Extrait du texte >>
++++++

Le 27 octobre 2015, a eu lieu une énième réunion du Conseil de sécurité consacrée à la situation en Syrie. Le Secrétaire général adjoint des Nations Unies aux affaires humanitaires, Stephen O’Brien, s’est fondé sur le rapport mensuel préparé par les bons soins de son chef, M. Ban Ki-moon [1].
Et, pour la énième fois, l’envoyé permanent de la Syrie auprès des Nations Unies, le Docteur Bachar al-Jaafari, s’est évertué à aider ses collègues à lire entre les lignes des rapports tendancieux qui se succèdent, désignant les choses par leur nom, décrivant la situation telle qu’elle est, autant que faire se peut vu le temps qui lui est imparti et la surdité volontaire de ceux qui ne veulent pas entendre raison.
En tout cas à l’heure où nous achevons la traduction de cette intervention du Dr Al-Jaafari, les gens d’Alep ont parfaitement intégré qu’il n’y a plus aucun distinguo à faire entre les dizaines de factions terroristes qui ont massacré, endeuillé, pillé, maltraité et détruit leur ville. Daech, Jabhat Al-Nosra et leurs sœurs se sont toutes alliées pour couper toutes ses artères et tenter de la saigner à mort. Une alliance qui prouve que le terrorisme qui frappe la Syrie n’est divisible en factions ennemies que pour la propagande et les larcins, et que les cellules d’opération des pays de l’OTAN et de leurs alliés régionaux, dispersées dans les pays limitrophes pour diriger de plus près la guerre contre le peuple syrien, ont sonné le rassemblement devant l’avancée de l’Armée syrienne soutenue par l’aviation militaire russe, et donc devant l’éventualité de l’échec de leur stratégie criminelle. [NdT].

++++++

Consigne 1 >>
D'après l'extrait du texte, quel jour le Conseil de sécurité s'est-il réuni pour traiter de la situation en Syrie ?
Consigne 2 >>
En vous appuyant sur l'extrait du texte, expliquez en une à trois phrases pourquoi les gens d'Alep ne font plus aucune distinction entre les factions terroristes.
Consigne 3 >>
Les affirmations suivantes concordent-elles avec l'extrait du texte ? Pour chacune, répondez par oui ou par non et citez les mots décisifs du texte. (a) Stephen O’Brien s'est appuyé sur un rapport mensuel préparé par Ban Ki-moon. (b) Bachar al-Jaafari occupe le poste de Secrétaire général adjoint des Nations Unies aux affaires humanitaires. (c) L'Armée syrienne bénéficie du soutien de l'aviation militaire russe.

++++++

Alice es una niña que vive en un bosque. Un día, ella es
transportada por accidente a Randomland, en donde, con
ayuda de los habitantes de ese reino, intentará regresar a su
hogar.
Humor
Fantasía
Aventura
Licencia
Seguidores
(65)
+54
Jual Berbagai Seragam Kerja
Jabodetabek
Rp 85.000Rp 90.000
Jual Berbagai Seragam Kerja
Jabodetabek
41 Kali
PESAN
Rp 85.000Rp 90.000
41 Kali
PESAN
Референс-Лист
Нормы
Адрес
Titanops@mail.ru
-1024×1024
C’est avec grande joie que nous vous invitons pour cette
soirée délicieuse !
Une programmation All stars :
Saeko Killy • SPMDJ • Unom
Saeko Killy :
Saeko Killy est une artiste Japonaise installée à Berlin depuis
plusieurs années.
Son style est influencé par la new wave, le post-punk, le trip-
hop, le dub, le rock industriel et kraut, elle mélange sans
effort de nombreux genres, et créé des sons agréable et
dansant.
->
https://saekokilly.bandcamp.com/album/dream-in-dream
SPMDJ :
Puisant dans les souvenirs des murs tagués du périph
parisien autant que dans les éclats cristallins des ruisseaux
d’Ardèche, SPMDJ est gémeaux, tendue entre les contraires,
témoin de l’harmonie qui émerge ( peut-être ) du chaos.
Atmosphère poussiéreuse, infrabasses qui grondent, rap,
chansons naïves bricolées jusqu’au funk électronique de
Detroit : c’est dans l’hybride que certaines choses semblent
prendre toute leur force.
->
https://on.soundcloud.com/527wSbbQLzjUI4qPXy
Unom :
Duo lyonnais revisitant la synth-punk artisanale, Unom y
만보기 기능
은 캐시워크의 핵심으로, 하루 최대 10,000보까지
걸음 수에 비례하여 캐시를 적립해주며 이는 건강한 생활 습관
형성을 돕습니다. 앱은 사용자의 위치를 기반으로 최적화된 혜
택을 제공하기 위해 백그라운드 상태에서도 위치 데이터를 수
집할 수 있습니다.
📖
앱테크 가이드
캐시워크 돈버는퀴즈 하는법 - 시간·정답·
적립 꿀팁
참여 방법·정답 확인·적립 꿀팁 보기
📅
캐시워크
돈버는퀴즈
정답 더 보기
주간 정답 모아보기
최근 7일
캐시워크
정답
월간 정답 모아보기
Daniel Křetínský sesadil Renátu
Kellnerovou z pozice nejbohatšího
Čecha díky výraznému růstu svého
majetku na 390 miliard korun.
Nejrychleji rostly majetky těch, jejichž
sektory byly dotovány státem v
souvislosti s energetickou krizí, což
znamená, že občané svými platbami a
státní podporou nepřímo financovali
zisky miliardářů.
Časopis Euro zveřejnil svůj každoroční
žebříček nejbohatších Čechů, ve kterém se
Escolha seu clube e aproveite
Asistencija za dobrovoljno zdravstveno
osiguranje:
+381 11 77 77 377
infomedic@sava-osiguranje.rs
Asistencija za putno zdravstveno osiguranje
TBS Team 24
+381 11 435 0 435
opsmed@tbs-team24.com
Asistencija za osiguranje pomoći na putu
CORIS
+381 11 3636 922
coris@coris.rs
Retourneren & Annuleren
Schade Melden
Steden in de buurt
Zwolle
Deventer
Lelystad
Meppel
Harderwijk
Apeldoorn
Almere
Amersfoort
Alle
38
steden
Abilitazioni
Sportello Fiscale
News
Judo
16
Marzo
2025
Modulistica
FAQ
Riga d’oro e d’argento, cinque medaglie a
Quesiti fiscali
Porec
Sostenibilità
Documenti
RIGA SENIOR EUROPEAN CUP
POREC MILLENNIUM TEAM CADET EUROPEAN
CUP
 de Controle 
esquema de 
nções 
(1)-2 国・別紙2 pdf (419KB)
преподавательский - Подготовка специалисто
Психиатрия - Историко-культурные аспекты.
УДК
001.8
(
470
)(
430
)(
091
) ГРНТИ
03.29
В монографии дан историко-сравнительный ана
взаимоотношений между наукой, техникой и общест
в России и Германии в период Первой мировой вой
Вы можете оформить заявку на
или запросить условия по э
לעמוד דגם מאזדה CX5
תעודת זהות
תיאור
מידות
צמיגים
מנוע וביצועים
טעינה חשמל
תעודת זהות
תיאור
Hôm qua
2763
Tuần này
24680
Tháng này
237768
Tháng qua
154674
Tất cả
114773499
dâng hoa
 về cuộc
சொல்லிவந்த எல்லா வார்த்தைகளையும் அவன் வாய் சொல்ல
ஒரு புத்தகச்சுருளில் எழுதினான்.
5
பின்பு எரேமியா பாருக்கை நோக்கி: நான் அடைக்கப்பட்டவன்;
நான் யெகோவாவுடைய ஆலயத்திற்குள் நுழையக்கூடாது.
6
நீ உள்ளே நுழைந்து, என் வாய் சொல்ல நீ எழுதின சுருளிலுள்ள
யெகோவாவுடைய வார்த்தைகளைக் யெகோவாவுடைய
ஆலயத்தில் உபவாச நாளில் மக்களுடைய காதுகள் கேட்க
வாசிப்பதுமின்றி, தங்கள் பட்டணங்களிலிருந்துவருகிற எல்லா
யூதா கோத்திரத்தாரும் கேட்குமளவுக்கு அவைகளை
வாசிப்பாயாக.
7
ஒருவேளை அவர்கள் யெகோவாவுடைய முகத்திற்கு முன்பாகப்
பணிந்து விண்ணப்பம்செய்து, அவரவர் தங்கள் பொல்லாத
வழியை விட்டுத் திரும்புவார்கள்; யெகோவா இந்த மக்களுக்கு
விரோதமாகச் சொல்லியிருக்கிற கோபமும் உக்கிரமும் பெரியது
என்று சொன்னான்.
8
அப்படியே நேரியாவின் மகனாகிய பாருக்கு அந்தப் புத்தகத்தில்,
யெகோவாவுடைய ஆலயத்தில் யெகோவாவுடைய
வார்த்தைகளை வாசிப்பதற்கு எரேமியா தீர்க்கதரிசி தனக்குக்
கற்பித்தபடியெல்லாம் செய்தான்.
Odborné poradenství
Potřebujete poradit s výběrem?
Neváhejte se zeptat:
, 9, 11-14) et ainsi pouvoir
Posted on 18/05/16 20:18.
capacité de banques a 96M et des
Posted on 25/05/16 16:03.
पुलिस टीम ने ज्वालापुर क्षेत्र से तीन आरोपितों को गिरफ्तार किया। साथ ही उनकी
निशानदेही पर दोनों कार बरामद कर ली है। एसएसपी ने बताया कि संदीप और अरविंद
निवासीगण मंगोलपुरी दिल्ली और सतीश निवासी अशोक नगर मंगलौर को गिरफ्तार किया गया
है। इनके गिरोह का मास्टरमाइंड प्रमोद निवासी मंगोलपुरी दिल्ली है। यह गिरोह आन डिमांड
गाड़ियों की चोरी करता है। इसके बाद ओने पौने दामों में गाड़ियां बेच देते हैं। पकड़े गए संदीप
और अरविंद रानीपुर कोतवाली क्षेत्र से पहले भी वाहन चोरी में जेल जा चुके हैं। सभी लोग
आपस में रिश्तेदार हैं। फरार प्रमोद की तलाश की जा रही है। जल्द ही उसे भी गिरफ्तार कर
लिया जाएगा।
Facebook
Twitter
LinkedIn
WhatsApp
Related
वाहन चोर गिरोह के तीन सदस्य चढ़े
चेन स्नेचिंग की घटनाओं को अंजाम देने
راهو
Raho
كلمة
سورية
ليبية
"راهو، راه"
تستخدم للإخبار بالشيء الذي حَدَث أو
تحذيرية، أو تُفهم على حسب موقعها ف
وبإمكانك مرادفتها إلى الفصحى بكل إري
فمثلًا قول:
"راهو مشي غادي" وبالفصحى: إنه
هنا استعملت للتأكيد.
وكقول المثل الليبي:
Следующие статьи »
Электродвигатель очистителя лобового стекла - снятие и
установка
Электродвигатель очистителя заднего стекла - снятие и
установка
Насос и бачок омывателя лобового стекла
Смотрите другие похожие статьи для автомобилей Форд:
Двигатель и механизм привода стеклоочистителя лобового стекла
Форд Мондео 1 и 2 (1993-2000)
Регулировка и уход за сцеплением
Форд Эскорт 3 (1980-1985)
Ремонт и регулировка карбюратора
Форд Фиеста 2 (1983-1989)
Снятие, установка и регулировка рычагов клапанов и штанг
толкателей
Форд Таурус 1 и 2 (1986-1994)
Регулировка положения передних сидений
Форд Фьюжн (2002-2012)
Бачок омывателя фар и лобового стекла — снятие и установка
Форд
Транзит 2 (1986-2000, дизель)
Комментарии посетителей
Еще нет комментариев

++++++

Résultat 1 >>
Le 27 octobre 2015.

Résultat 2 >>
Daech, Jabhat Al-Nosra et les autres factions se sont toutes alliées pour couper toutes les artères de la ville et tenter de la saigner à mort. Selon le texte, cette alliance prouve que le terrorisme qui frappe la Syrie n'est divisible en factions ennemies que pour la propagande et les larcins.

Résultat 3 >>
(a) Oui : « s’est fondé sur le rapport mensuel préparé par les bons soins de son chef, M. Ban Ki-moon ».
(b) Non : « l’envoyé permanent de la Syrie auprès des Nations Unies, le Docteur Bachar al-Jaafari ».
(c) Oui : « l’avancée de l’Armée syrienne soutenue par l’aviation militaire russe ».